Senator Batters: Senator Woo, thank you for that. However, my question remains unanswered.

Perhaps you can answer this: Is this the first regulatory statute of this type from the Trudeau government during its six and a half years in power? If not, how many have there been? How many meetings did your committee have during the last parliamentary session, given that we are already several months into this session and we just had the first meeting?

Senator Woo: We call this the second Annual Regulatory Modernization Bill. The first one was part of the 2019 Budget Implementation Act. It was embedded within that bill but clearly spelled out as the first set of regulatory modernization activities. The short answer is that this is number two.

Insofar as Scrutiny of Regulations Committee meetings during the last Parliament, I believe we had one substantive meeting. The reasons are well known to all of us. It was lower in the pecking order in terms of priority time slots for committees to meet. Being a joint committee made it more complicated. There were delays in the nomination of the joint chair on the other side and, of course, there was a short parliamentary session.

However, as I mentioned, we now have some runway. With a bit of luck, we can get five meetings in before the end of June, and we hope to get a lot done.

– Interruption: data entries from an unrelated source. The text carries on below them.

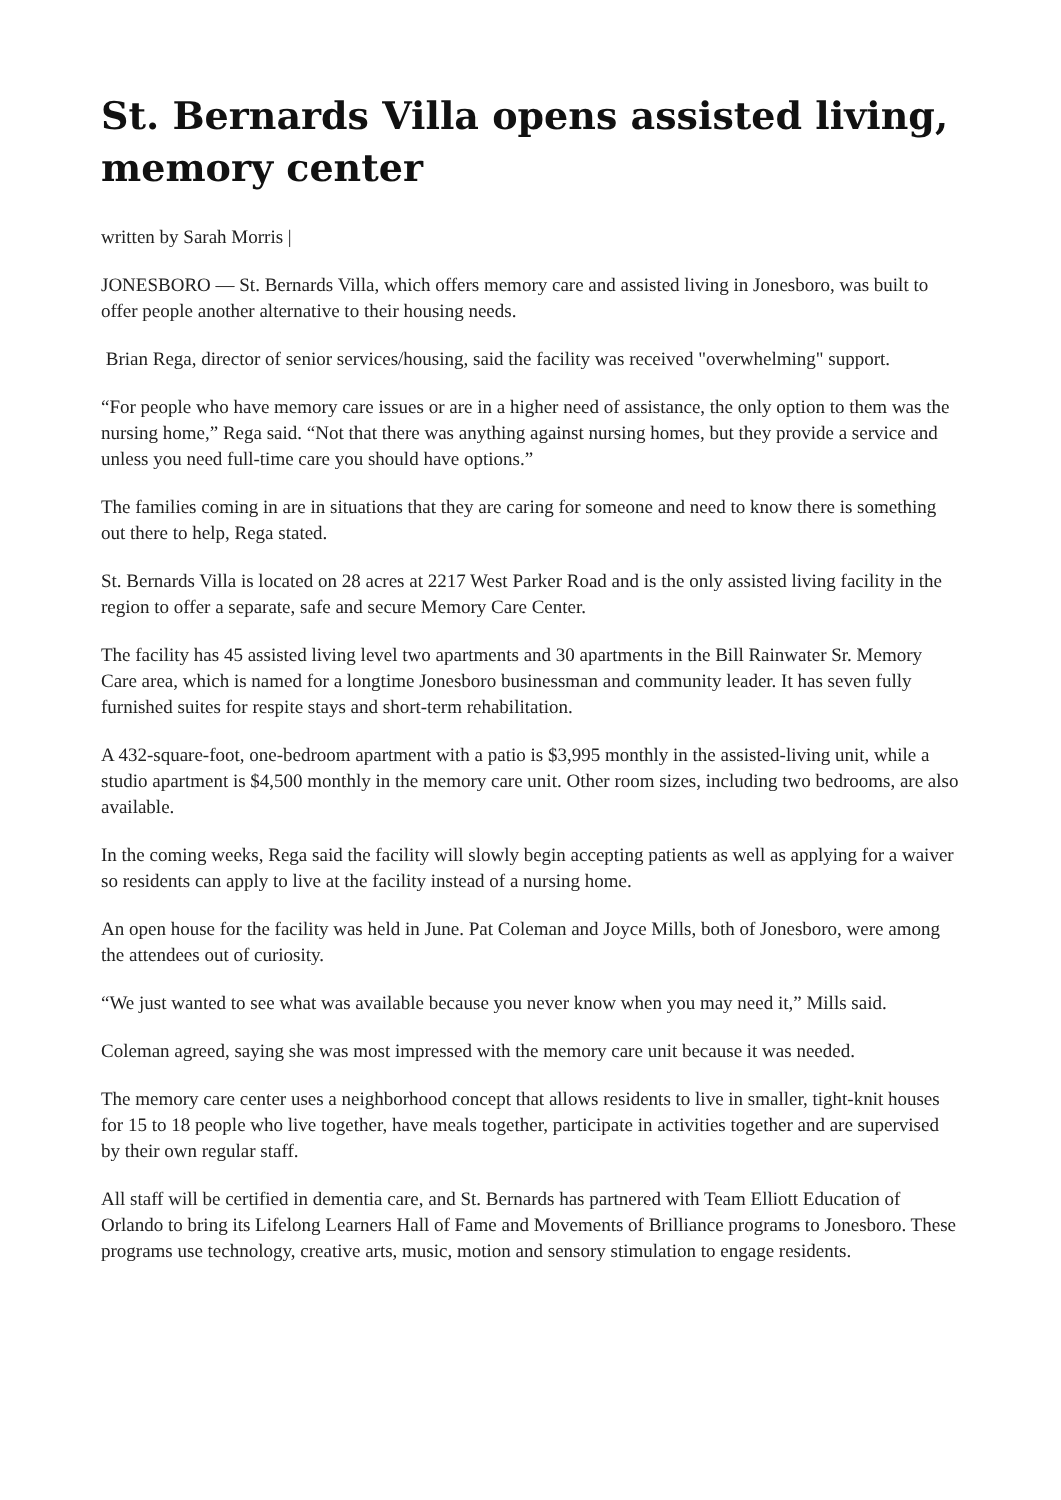St. Bernards Villa opens assisted living, memory center
written by Sarah Morris |
JONESBORO — St. Bernards Villa, which offers memory care and assisted living in Jonesboro, was built to offer people another alternative to their housing needs.
Brian Rega, director of senior services/housing, said the facility was received "overwhelming" support.
“For people who have memory care issues or are in a higher need of assistance, the only option to them was the nursing home,” Rega said. “Not that there was anything against nursing homes, but they provide a service and unless you need full-time care you should have options.”
The families coming in are in situations that they are caring for someone and need to know there is something out there to help, Rega stated.
St. Bernards Villa is located on 28 acres at 2217 West Parker Road and is the only assisted living facility in the region to offer a separate, safe and secure Memory Care Center.
The facility has 45 assisted living level two apartments and 30 apartments in the Bill Rainwater Sr. Memory Care area, which is named for a longtime Jonesboro businessman and community leader. It has seven fully furnished suites for respite stays and short-term rehabilitation.
A 432-square-foot, one-bedroom apartment with a patio is $3,995 monthly in the assisted-living unit, while a studio apartment is $4,500 monthly in the memory care unit. Other room sizes, including two bedrooms, are also available.
In the coming weeks, Rega said the facility will slowly begin accepting patients as well as applying for a waiver so residents can apply to live at the facility instead of a nursing home.
An open house for the facility was held in June. Pat Coleman and Joyce Mills, both of Jonesboro, were among the attendees out of curiosity.
“We just wanted to see what was available because you never know when you may need it,” Mills said.
Coleman agreed, saying she was most impressed with the memory care unit because it was needed.
The memory care center uses a neighborhood concept that allows residents to live in smaller, tight-knit houses for 15 to 18 people who live together, have meals together, participate in activities together and are supervised by their own regular staff.
All staff will be certified in dementia care, and St. Bernards has partnered with Team Elliott Education of Orlando to bring its Lifelong Learners Hall of Fame and Movements of Brilliance programs to Jonesboro. These programs use technology, creative arts, music, motion and sensory stimulation to engage residents.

Hon. David Richards: Senator Woo, would you take a quick question?

Senator Woo: Yes, of course.

Senator Richards: You mentioned in this regulations act the relaxation of fishery charges. Would you have information on which specific charges you are talking about? If you don’t have the information at hand, could you send me an email about this, please?

Senator Woo: Thank you, Senator Richards. The best place to get those detailed answers is in committee. I look forward to detailed scrutiny. I think it’s not so much a relaxation of rules but, rather, the ability for fisheries officers to legally use alternative dispute settlement mechanisms for minor infractions of the Fisheries Act.

Hon. Dennis Glen Patterson: I would like to ask Senator Woo a question.

Senator Woo, thank you for that informative speech. You have urged that the bill go to committee; however, it covers a broad area and a number of existing statutes. Do you see one committee being a main committee? How would committees of the Senate deal with such a broad piece of legislation? Thank you.

Senator Woo: Thank you, Senator Patterson. The question and the decision on which committee or committees the bill goes to are now beyond my pay grade. I know the leaders are discussing this issue. I believe they are contemplating sending the bill to multiple committees. I think we can roughly guess which committees are suited for which amendments.

I do agree with you — if, in fact, this is what you were suggesting — that there should be a master committee; again, I leave that decision to the leadership.

What I will say, though, colleagues, is that if we agree that regulatory modernization is a good thing and that we should do it on a regular basis — sort of like housecleaning, right? — if we have to do spring cleaning every year, let’s think about how best to do it in the Senate and how best to organize ourselves so that we don’t have to debate which broom to use and which mop is the most efficient.

Personally, I would like to see us play a leadership role in the broader issue of regulatory reform for this country and to provide some leadership in Parliament in terms of pushing forward this agenda on a regular basis, regardless of the government in place. This bill will give us the opportunity to think about what some best practices might be.